Stored data entries:

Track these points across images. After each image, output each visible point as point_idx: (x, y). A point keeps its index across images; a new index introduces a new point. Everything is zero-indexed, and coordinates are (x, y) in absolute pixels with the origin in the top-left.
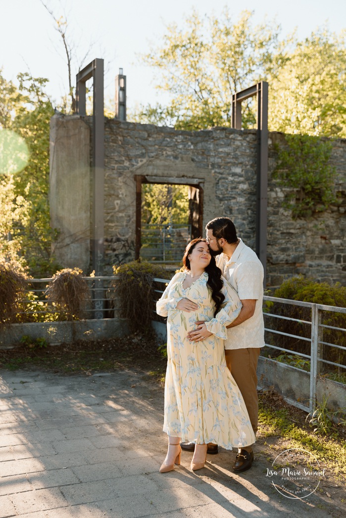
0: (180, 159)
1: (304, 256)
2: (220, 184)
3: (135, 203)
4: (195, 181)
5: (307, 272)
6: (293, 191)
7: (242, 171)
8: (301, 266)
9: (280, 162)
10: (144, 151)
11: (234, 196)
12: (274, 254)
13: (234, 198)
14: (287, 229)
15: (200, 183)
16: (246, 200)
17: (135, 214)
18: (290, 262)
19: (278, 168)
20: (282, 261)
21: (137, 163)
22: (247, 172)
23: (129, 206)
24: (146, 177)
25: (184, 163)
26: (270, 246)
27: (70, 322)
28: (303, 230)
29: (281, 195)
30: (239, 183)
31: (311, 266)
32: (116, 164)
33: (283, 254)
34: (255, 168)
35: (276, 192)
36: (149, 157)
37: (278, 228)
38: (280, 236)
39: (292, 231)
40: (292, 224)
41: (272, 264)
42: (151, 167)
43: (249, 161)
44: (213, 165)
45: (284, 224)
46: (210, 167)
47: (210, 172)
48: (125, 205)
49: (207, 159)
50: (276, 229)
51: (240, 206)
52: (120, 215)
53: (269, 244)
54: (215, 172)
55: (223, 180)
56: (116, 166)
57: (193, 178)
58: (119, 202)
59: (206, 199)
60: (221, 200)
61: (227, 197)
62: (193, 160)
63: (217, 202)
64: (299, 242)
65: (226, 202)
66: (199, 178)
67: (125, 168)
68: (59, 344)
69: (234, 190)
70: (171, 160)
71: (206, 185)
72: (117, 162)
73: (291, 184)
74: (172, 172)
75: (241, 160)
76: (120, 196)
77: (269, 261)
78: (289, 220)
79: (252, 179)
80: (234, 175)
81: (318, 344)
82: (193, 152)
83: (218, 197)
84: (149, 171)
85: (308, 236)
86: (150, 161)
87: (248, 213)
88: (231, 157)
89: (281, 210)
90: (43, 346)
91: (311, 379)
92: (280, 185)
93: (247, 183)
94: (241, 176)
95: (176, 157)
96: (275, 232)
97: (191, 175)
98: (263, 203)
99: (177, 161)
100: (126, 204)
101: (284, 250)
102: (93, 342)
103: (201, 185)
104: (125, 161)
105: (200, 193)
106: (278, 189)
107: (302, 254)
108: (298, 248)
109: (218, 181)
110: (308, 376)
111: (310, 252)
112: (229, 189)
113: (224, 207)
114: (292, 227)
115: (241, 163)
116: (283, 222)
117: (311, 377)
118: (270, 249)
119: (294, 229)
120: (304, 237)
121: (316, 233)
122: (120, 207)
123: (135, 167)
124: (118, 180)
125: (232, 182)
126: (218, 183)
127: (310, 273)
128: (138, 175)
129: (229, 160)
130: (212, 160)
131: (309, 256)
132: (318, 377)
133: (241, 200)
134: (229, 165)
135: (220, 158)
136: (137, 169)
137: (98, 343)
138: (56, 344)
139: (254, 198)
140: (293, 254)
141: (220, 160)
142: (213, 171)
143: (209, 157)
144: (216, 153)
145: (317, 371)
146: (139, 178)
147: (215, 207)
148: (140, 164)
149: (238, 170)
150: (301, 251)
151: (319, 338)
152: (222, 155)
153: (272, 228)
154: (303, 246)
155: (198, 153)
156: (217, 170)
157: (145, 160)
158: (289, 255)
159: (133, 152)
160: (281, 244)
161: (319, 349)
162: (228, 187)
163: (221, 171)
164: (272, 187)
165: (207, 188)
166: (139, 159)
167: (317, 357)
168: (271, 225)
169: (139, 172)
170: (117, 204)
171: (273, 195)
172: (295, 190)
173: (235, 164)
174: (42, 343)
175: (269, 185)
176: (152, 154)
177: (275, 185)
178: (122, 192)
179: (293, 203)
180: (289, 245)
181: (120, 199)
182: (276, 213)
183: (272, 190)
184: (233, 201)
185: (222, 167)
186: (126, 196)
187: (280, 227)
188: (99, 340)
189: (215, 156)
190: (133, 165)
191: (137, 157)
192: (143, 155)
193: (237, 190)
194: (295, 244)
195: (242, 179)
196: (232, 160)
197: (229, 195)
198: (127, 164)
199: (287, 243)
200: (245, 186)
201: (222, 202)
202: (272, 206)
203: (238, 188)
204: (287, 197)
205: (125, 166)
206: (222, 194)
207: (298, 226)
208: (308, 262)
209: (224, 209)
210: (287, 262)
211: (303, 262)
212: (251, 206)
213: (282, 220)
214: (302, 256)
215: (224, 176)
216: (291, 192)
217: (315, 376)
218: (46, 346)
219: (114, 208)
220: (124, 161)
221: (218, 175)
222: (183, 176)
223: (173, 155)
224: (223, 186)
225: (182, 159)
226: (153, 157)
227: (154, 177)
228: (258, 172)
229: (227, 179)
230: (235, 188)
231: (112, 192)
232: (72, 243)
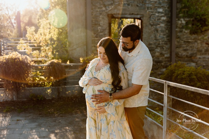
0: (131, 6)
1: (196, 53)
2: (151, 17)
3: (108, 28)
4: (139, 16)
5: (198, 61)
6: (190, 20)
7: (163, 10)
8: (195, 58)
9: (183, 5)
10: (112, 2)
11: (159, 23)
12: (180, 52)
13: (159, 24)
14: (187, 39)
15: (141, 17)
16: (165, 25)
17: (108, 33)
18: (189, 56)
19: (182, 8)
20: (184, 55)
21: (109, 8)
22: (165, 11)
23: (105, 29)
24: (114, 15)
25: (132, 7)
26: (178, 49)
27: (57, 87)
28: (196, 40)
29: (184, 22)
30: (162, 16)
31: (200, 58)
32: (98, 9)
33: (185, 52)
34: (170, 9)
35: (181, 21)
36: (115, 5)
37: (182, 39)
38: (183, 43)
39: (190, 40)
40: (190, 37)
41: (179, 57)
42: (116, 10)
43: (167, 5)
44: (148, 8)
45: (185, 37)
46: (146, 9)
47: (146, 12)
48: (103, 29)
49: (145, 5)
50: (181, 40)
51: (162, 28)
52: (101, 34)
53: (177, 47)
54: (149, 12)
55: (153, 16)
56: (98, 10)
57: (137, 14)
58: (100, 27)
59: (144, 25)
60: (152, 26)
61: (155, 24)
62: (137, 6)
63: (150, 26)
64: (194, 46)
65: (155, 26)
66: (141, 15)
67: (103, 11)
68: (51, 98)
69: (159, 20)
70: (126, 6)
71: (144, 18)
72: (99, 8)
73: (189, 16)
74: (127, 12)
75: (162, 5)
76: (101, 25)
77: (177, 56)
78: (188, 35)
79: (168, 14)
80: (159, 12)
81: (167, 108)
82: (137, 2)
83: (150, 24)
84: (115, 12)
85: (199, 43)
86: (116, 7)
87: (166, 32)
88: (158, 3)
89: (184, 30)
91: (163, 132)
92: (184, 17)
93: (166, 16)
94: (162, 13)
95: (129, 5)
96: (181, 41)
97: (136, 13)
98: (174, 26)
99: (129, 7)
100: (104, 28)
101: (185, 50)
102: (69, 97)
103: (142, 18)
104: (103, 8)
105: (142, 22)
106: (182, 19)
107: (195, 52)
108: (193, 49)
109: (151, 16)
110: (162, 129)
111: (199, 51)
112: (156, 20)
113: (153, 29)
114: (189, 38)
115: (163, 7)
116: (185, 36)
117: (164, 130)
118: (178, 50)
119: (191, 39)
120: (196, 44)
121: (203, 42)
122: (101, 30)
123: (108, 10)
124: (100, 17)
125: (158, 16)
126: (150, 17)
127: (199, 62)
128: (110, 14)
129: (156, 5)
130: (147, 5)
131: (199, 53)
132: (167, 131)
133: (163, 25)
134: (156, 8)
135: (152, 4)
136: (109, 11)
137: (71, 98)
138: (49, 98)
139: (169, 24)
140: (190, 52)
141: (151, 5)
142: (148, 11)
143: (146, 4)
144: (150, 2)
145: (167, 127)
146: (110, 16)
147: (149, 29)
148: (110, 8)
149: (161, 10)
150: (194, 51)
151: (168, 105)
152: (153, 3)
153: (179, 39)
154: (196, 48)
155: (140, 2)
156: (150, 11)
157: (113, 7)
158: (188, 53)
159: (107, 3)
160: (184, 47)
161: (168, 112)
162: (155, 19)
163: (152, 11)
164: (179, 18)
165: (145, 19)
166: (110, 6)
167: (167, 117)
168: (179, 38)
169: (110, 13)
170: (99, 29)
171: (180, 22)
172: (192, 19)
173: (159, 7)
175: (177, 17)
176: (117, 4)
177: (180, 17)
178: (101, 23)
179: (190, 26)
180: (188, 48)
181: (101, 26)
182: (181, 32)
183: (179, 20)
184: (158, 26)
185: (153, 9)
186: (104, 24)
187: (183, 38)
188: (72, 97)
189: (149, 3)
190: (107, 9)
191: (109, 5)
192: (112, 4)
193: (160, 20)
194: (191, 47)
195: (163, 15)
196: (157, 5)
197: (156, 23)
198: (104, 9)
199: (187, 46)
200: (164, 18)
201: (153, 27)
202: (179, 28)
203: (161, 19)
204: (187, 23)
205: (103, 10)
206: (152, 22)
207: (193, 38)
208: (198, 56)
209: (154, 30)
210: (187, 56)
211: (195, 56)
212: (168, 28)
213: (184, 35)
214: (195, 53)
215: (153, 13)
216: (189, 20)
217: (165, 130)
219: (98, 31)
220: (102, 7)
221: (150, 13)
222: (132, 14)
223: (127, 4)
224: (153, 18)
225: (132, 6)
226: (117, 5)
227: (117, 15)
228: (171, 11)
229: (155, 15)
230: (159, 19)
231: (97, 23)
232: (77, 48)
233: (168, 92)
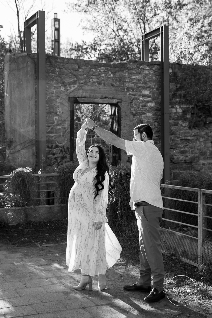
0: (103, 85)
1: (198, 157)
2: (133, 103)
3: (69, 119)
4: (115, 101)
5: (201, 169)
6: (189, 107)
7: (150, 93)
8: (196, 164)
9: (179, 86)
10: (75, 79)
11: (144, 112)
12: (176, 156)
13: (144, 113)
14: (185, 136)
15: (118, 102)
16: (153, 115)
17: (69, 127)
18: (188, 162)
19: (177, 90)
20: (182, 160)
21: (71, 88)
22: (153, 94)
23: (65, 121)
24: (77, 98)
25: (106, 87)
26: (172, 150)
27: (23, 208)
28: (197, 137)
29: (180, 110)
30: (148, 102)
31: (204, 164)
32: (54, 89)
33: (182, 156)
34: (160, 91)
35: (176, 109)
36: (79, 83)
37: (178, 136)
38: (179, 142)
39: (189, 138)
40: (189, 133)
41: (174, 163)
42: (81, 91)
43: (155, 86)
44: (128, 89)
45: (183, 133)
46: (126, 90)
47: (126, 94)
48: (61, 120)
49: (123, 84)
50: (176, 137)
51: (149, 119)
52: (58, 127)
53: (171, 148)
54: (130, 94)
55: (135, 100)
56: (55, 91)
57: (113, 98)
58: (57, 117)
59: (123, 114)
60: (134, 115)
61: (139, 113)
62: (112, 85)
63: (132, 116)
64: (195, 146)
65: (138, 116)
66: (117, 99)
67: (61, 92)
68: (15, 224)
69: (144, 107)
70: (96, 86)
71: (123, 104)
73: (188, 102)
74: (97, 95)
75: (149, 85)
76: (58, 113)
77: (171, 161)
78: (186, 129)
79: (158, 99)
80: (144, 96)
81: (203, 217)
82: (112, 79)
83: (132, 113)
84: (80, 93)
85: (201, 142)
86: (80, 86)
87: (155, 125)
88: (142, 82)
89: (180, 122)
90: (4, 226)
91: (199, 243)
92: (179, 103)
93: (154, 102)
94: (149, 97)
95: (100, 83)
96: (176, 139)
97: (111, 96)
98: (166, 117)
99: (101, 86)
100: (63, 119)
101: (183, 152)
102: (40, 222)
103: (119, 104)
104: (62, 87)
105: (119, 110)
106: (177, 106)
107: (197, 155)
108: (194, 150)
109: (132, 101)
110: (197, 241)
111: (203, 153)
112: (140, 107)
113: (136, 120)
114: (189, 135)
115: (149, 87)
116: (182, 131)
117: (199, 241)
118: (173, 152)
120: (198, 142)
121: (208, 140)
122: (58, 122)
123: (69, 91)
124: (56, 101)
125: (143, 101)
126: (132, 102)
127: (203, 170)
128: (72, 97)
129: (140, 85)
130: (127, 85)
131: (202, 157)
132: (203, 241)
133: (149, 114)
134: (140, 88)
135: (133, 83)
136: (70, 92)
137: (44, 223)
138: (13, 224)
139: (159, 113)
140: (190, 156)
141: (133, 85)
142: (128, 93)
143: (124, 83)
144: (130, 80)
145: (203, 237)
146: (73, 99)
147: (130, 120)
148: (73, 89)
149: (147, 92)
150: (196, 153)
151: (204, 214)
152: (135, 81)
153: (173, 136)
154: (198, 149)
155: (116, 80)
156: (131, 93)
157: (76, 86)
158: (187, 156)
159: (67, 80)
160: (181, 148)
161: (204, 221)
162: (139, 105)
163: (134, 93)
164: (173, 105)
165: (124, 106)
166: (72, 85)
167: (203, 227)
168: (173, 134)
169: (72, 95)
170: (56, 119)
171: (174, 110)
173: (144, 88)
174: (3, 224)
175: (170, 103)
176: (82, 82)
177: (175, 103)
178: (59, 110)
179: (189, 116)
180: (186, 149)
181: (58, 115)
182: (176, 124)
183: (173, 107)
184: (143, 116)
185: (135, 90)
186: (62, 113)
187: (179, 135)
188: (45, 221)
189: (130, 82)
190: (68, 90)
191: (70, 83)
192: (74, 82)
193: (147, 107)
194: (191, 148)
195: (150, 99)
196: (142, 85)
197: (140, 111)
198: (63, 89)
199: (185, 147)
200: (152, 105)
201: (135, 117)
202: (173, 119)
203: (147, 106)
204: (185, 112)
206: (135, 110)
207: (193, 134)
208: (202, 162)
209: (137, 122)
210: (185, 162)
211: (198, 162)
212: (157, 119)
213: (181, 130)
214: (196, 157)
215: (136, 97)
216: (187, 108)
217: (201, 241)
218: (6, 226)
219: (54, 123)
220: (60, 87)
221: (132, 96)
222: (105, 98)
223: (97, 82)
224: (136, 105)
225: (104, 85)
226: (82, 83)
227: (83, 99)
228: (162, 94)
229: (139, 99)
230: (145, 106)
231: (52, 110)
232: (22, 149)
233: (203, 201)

## Task to carry out
Print exactly the lines above, between the one holding "7: (242, 171)" and the one holding "85: (308, 236)", inclusive, and nothing besides.

## Answer box
7: (242, 171)
8: (301, 266)
9: (280, 162)
10: (144, 151)
11: (234, 196)
12: (274, 254)
13: (234, 198)
14: (287, 229)
15: (200, 183)
16: (246, 200)
17: (135, 214)
18: (290, 262)
19: (278, 168)
20: (282, 261)
21: (137, 163)
22: (247, 172)
23: (129, 206)
24: (146, 177)
25: (184, 163)
26: (270, 246)
27: (70, 322)
28: (303, 230)
29: (281, 195)
30: (239, 183)
31: (311, 266)
32: (116, 164)
33: (283, 254)
34: (255, 168)
35: (276, 192)
36: (149, 157)
37: (278, 228)
38: (280, 236)
39: (292, 231)
40: (292, 224)
41: (272, 264)
42: (151, 167)
43: (249, 161)
44: (213, 165)
45: (284, 224)
46: (210, 167)
47: (210, 172)
48: (125, 205)
49: (207, 159)
50: (276, 229)
51: (240, 206)
52: (120, 215)
53: (269, 244)
54: (215, 172)
55: (223, 180)
56: (116, 166)
57: (193, 178)
58: (119, 202)
59: (206, 199)
60: (221, 200)
61: (227, 197)
62: (193, 160)
63: (217, 202)
64: (299, 242)
65: (226, 202)
66: (199, 178)
67: (125, 168)
68: (59, 344)
69: (234, 190)
70: (171, 160)
71: (206, 185)
72: (117, 162)
73: (291, 184)
74: (172, 172)
75: (241, 160)
76: (120, 196)
77: (269, 261)
78: (289, 220)
79: (252, 179)
80: (234, 175)
81: (318, 344)
82: (193, 152)
83: (218, 197)
84: (149, 171)
85: (308, 236)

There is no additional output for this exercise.